Can you explain smart contracts and how they are related to blockchain and captives?
‘Smart contracts’ refers to self-executing programmes. When you have reliable data you can use smart contracts to execute the next step in the process without waiting for human input or validation. With a few lines of code, a payment or a notice can go out automatically because the smart contract is activated by trustworthy data provided by the blockchain. The captive insurance industry requires careful adherence to process and procedure. Smart contracts can eliminate the potential for errors and delays by programming that process map directly into the ledger known as blockchain.
Some people presume that implementing a blockchain solution requires uprooting legacy systems that have driven the industry for years. That is not the case.
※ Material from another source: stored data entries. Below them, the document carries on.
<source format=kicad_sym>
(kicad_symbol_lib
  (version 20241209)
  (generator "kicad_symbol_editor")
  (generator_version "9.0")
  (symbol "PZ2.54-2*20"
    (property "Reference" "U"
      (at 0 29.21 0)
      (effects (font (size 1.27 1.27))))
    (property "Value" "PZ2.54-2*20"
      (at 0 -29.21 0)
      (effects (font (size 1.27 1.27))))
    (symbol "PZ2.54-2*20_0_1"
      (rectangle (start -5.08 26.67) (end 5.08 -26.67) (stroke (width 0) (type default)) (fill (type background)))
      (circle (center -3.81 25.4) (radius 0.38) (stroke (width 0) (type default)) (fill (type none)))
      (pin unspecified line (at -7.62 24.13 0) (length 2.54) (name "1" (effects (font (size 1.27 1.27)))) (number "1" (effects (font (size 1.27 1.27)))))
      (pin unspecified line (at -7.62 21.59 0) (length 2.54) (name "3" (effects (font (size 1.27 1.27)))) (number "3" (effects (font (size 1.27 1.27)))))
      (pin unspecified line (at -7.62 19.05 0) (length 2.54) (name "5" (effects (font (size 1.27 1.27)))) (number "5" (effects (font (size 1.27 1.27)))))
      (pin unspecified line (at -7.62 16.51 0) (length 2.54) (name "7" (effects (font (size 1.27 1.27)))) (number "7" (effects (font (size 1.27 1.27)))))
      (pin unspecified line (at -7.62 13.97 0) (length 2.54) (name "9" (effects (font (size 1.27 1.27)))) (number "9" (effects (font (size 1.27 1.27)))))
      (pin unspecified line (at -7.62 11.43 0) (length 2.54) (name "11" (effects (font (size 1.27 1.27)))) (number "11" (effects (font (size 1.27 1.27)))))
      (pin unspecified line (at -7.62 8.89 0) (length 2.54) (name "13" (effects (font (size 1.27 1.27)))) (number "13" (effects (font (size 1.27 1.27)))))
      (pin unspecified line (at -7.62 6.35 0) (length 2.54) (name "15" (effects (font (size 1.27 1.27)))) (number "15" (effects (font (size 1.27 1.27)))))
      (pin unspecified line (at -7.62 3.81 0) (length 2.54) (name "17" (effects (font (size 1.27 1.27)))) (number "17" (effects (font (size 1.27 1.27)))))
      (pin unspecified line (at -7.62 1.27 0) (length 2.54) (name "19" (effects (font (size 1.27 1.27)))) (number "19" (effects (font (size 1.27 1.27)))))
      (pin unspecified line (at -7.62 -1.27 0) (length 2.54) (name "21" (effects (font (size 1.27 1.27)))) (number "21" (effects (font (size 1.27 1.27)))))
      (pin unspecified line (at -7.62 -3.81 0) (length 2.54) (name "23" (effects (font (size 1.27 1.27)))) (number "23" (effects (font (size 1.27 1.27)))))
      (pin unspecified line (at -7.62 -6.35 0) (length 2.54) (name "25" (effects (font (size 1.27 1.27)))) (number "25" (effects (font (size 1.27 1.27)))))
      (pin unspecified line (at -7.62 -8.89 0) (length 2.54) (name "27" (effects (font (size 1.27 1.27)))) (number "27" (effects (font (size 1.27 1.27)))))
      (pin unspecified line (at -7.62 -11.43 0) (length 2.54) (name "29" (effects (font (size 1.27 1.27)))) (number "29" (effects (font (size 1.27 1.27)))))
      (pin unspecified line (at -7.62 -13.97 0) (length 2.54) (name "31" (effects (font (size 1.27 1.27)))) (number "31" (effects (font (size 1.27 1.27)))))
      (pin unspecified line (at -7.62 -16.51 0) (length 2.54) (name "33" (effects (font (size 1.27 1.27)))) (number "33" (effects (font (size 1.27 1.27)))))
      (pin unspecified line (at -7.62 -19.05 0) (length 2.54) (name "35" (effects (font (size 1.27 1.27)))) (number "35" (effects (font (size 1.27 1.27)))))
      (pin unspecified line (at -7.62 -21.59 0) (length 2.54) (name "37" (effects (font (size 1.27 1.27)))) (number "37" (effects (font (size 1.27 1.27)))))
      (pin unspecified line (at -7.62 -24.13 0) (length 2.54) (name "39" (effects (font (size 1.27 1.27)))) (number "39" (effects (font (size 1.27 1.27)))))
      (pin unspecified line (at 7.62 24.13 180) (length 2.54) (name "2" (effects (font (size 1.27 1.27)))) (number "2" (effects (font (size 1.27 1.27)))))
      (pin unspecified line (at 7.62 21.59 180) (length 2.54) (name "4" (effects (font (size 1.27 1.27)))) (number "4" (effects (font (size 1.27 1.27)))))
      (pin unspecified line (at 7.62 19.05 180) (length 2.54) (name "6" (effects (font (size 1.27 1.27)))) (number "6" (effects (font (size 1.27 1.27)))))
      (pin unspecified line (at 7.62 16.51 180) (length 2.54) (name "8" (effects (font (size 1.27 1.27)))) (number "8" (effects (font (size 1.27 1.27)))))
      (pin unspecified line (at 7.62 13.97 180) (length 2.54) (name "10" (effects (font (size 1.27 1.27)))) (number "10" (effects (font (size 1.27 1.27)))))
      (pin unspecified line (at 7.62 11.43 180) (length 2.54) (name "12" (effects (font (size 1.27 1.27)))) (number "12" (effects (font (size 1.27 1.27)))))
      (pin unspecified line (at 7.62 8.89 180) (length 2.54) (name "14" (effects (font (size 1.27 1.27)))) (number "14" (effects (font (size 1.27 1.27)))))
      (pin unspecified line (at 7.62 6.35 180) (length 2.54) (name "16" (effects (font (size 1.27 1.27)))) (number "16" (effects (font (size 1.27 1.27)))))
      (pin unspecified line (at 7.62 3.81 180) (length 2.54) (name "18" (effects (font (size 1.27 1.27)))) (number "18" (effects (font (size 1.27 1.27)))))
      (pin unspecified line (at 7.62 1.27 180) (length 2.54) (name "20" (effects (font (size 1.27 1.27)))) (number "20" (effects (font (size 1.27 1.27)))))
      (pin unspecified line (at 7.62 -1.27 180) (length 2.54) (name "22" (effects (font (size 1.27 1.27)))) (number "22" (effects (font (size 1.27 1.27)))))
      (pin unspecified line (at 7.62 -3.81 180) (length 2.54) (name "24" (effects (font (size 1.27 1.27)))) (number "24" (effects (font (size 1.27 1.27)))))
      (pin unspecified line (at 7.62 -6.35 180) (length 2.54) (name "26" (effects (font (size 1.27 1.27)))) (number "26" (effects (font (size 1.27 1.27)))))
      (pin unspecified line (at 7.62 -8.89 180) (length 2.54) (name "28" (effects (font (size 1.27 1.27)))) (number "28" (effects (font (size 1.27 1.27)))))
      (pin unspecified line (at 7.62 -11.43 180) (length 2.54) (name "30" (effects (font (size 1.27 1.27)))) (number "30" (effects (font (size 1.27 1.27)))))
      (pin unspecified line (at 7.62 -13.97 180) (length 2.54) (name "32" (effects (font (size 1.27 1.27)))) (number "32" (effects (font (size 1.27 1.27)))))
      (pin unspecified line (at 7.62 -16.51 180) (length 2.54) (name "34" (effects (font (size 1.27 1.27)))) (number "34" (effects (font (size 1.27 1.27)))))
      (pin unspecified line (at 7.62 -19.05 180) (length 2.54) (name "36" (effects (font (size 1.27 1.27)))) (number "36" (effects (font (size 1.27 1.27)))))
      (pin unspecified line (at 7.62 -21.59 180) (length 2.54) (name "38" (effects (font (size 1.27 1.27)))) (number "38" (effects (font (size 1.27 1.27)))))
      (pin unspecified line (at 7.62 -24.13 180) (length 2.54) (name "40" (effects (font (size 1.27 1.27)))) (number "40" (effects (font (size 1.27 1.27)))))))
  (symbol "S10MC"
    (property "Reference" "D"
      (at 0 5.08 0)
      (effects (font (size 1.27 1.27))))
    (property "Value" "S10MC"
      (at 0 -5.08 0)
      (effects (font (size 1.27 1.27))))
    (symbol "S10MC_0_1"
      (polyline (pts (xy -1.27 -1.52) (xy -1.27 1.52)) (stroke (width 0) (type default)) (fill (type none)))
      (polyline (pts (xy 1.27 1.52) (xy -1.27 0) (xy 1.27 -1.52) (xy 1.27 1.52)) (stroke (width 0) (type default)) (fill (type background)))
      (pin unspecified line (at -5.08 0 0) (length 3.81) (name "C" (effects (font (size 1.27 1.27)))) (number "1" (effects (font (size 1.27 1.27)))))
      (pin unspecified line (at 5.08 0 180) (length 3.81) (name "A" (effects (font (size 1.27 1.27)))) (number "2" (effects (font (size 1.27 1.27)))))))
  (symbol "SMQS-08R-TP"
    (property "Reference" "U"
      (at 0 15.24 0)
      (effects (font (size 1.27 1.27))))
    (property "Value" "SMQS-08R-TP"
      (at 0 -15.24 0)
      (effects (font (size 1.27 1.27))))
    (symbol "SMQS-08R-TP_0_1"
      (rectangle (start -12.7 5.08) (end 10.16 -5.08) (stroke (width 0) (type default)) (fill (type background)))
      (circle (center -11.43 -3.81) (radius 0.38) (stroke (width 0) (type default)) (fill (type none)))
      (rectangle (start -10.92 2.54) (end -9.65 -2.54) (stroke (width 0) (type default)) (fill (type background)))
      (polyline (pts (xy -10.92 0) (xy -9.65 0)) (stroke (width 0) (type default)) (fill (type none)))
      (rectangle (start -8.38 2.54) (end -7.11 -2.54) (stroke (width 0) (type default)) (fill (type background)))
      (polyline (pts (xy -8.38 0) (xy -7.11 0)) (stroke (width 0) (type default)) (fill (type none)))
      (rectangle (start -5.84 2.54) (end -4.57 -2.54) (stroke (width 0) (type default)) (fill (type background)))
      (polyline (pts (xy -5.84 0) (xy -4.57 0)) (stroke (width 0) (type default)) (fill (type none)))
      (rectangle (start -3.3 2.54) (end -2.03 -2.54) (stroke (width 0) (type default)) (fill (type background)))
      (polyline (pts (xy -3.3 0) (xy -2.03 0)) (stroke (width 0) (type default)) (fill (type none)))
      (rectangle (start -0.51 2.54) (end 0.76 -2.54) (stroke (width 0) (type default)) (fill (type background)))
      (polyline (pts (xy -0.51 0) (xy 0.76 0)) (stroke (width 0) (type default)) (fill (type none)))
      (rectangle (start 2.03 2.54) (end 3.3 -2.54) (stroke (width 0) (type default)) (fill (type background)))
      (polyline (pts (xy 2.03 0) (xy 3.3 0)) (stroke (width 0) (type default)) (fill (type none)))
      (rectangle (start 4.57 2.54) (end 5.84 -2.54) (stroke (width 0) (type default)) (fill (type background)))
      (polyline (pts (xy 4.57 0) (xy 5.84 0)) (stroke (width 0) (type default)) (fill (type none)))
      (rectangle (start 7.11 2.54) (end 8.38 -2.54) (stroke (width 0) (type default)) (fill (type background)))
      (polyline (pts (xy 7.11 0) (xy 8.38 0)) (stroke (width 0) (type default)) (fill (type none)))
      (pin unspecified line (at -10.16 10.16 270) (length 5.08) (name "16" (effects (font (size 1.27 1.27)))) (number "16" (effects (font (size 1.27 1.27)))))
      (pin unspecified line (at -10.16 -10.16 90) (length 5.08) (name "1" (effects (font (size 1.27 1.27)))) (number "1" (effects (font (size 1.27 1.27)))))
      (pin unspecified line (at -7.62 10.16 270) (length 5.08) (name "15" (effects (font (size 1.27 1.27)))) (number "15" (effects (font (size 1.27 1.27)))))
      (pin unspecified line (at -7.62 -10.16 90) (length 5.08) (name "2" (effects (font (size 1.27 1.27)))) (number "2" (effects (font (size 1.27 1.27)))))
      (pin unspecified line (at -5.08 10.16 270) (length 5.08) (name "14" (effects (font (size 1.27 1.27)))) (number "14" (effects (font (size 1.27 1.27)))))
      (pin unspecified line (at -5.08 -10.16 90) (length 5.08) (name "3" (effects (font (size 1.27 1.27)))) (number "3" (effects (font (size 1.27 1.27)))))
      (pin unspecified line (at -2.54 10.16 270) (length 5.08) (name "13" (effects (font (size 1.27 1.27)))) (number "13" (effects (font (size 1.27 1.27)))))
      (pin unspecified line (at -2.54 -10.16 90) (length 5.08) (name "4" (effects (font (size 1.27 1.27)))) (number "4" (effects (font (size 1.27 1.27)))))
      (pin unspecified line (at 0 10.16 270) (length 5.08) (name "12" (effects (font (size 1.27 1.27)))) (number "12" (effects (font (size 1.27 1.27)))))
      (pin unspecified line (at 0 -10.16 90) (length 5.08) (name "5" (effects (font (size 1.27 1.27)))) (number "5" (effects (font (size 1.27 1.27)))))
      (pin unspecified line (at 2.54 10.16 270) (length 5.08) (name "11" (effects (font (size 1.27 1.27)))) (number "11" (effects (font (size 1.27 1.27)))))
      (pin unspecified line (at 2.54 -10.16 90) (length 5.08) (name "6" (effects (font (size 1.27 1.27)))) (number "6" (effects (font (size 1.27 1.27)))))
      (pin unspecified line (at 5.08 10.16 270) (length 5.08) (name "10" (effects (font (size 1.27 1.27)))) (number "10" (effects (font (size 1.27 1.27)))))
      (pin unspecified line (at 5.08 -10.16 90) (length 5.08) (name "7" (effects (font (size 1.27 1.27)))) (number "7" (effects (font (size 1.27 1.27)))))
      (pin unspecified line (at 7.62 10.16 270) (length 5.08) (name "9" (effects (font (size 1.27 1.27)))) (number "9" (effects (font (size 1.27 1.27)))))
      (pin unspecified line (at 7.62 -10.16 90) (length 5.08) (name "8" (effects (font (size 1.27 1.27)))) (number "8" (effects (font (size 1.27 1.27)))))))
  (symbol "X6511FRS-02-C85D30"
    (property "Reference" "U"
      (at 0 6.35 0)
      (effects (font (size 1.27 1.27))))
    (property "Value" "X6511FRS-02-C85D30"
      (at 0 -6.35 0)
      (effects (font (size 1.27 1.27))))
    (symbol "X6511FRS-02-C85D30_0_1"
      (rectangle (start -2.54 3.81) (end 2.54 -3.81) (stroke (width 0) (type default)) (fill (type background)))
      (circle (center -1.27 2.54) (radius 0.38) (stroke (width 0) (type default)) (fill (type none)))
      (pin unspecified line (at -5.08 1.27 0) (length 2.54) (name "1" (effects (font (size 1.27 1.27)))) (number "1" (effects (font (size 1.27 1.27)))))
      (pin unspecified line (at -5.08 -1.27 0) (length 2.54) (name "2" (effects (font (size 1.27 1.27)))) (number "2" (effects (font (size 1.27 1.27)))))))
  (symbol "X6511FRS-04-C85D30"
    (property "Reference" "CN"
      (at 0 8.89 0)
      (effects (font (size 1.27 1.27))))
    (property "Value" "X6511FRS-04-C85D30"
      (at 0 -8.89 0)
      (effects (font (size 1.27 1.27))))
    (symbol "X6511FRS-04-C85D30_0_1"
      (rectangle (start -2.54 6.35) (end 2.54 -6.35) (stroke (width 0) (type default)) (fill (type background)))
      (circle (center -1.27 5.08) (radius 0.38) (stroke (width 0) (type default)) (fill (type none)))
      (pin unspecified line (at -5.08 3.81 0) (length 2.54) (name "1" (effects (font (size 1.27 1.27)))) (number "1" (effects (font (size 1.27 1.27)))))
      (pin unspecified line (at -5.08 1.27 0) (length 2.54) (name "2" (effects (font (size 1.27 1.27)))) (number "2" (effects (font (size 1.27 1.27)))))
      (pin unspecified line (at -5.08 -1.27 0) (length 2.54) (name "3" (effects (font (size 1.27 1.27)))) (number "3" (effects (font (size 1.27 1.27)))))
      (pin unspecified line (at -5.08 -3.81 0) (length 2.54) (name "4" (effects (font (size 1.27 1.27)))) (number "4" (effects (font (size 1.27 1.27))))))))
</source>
The only potential obstacle that blockchain faces is the hype that preceded the technology.
Do you foresee a large impact long term?
Blockchains are just a better toolkit. They won’t cure cancer, but just as email and spreadsheets have transformed the way we communicate and calculate, blockchain will forever change the way we share information over the internet.
The captive industry is proving a terrific starting point for this technology. The participants tend to be sophisticated. They are methodically regulated. The business is extremely process intensive. All of this provides opportunity for improvements leading to significant cost savings and a improved client experience–with the implementation of distributed ledgers and smart contracts.
Is Adjoint working on anything in the captive insurance/blockchain space?
Yes. We already have a few applications in the insurance industry in production today. Where captives are concerned, we cannot yet disclose the parties involved, we can reveal that by early 2019 one of the larger corporate captives will be run using Adjoint’s open-source blockchain platform ‘Uplink’. We are working with brokers, insurers, and corporate captive owners–all of whom will benefit from the efficiencies that the Adjoint platform, combined with proprietary embedded smart contracts, will deliver.